B - A very hard Aoshu problem 【状态压缩+暴力】

Aoshu is very popular among primary school students. It is mathematics, but much harder than ordinary mathematics for primary school students. Teacher Liu is an Aoshu teacher. He just comes out with a problem to test his students:

Given a serial of digits, you must put a ‘=’ and none or some ‘+’ between these digits and make an equation. Please find out how many equations you can get.
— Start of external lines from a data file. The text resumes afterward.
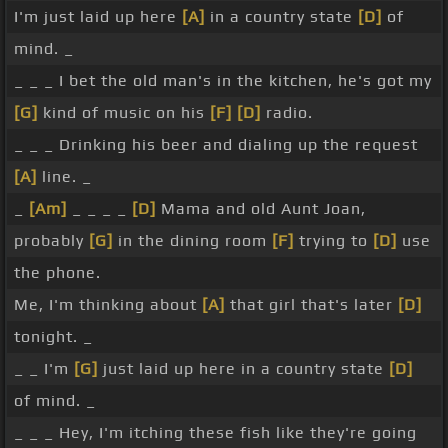
I'm just laid up here
[A]
in a country state
[D]
of
mind. _
_ _ _ I bet the old man's in the kitchen, he's got my
[G]
kind of music on his
[F]
[D]
radio.
_ _ _ Drinking his beer and dialing up the request
[A]
line. _
_
[Am]
_ _ _ _
[D]
Mama and old Aunt Joan,
probably
[G]
in the dining room
[F]
trying to
[D]
use
the phone.
Me, I'm thinking about
[A]
that girl that's later
[D]
tonight. _
_ _ I'm
[G]
just laid up here in a country state
[D]
of mind. _
_ _ _ Hey, I'm itching these fish like they're going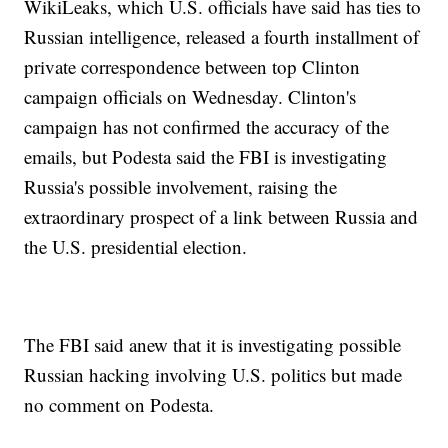
WikiLeaks, which U.S. officials have said has ties to
Russian intelligence, released a fourth installment of
private correspondence between top Clinton
campaign officials on Wednesday. Clinton's
campaign has not confirmed the accuracy of the
emails, but Podesta said the FBI is investigating
Russia's possible involvement, raising the
extraordinary prospect of a link between Russia and
the U.S. presidential election.
The FBI said anew that it is investigating possible
Russian hacking involving U.S. politics but made
no comment on Podesta.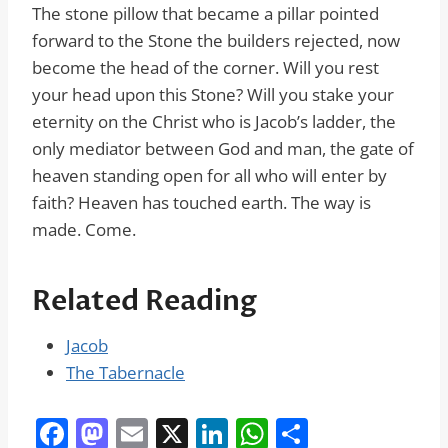
The stone pillow that became a pillar pointed
forward to the Stone the builders rejected, now
become the head of the corner. Will you rest
your head upon this Stone? Will you stake your
eternity on the Christ who is Jacob’s ladder, the
only mediator between God and man, the gate of
heaven standing open for all who will enter by
faith? Heaven has touched earth. The way is
made. Come.
Related Reading
Jacob
The Tabernacle
F
M
E
X
Li
W
S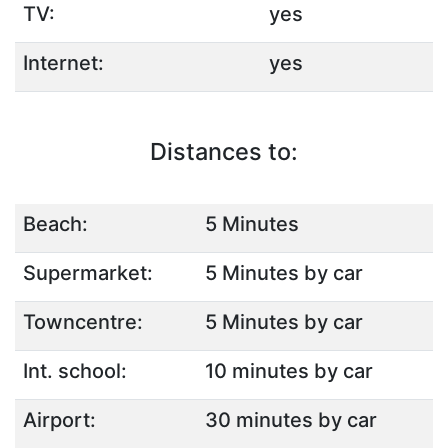
TV:
yes
Internet:
yes
Distances to:
Beach:
5 Minutes
Supermarket:
5 Minutes by car
Towncentre:
5 Minutes by car
Int. school:
10 minutes by car
Airport:
30 minutes by car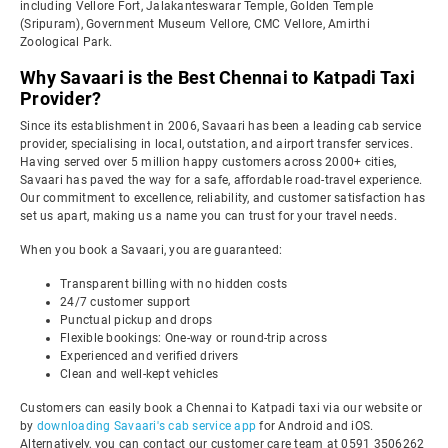
including Vellore Fort, Jalakanteswarar Temple, Golden Temple
(Sripuram), Government Museum Vellore, CMC Vellore, Amirthi
Zoological Park.
Why Savaari is the Best Chennai to Katpadi Taxi
Provider?
Since its establishment in 2006, Savaari has been a leading cab service
provider, specialising in local, outstation, and airport transfer services.
Having served over 5 million happy customers across 2000+ cities,
Savaari has paved the way for a safe, affordable road-travel experience.
Our commitment to excellence, reliability, and customer satisfaction has
set us apart, making us a name you can trust for your travel needs.
When you book a Savaari, you are guaranteed:
Transparent billing with no hidden costs
24/7 customer support
Punctual pickup and drops
Flexible bookings: One-way or round-trip across
Experienced and verified drivers
Clean and well-kept vehicles
Customers can easily book a Chennai to Katpadi taxi via our website or
by
downloading Savaari's cab service app
for Android and iOS.
Alternatively, you can contact our customer care team at 0591 3506262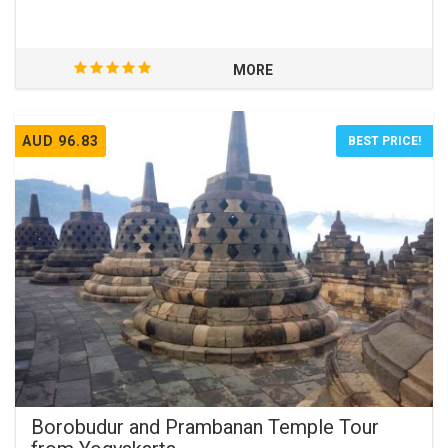
MORE
AUD 96.83
BEST PRICE!
Borobudur and Prambanan Temple Tour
For example, if the digits serial is “1212”, you can get 2 equations, they are “12=12” and “1+2=1+2”. Please note that the digits only include 1 to 9, and every ‘+’ must have a digit on its left side and right side. For example, “+12=12”, and “1++1=2” are illegal. Please note that “1+11=12” and “11+1=12” are different equations.

Input

There are several test cases. Each test case is a digit serial in a line. The length of a serial is at least 2 and no more than 15. The input ends with a line of “END”.

Output

For each test case , output a integer in a line, indicating the number of equations you can get.

Sample Input

1212

12345666

1235

END

Sample Output

2

2

0

题意：

给你一个等号，和若干个加号，让你分割上面的数字使等式成立。

分析：枚举等号位置，二进制枚举加号位置。二进制可状态压缩。

#include<iostream>
#include<cstring>
#include<cstdio>
#include<algorithm>
using namespace std;
const int maxn = 20;
#define ll long long int
char str[20];
int a[20];
int v[20];
int ans;
int len;
int solve(int s1, int s2, int mid)
{
int L, R;
L = 0;
R = 0;
int temp = a[1];
int p = 1;
for (int i = 1; i < mid; i++)
{
if (s1&(1 << (i - 1)))
{
L += temp;
temp = a[i + 1];
}
else
{
temp *= 10;
temp += a[i + 1];
}
}
L += temp;
temp = a[mid + 1];
for (int i = mid + 1; i < len; i++)
{

int qq = i - mid - 1;
if (s2&(1 << qq))
{
R += temp;
temp = a[i + 1];
}
else
{
temp *= 10;
temp += a[i + 1];
}
}
R += temp;
if (L == R)
return true;
else
return false;
}
int main()
{
while (~scanf("%s", str))
{
ans = 0;
memset(a, 0, sizeof(a));
if (str[0] == 'E')
break;
len = strlen(str);
for (int i = 0; i < len; i++)
{
a[i+1] = str[i] - '0';
}
for (int i = 1; i < len; i++)
{
int t1 = (1 << (i - 1));
int t2 = (1 << (len - i - 1));
for (int s1 = 0; s1 < t1; s1++)
{
for (int s2 = 0; s2 < t2; s2++)
{
if (solve(s1, s2, i))
ans++;
}
}
}
printf("%d\n", ans);
}
return 0;
}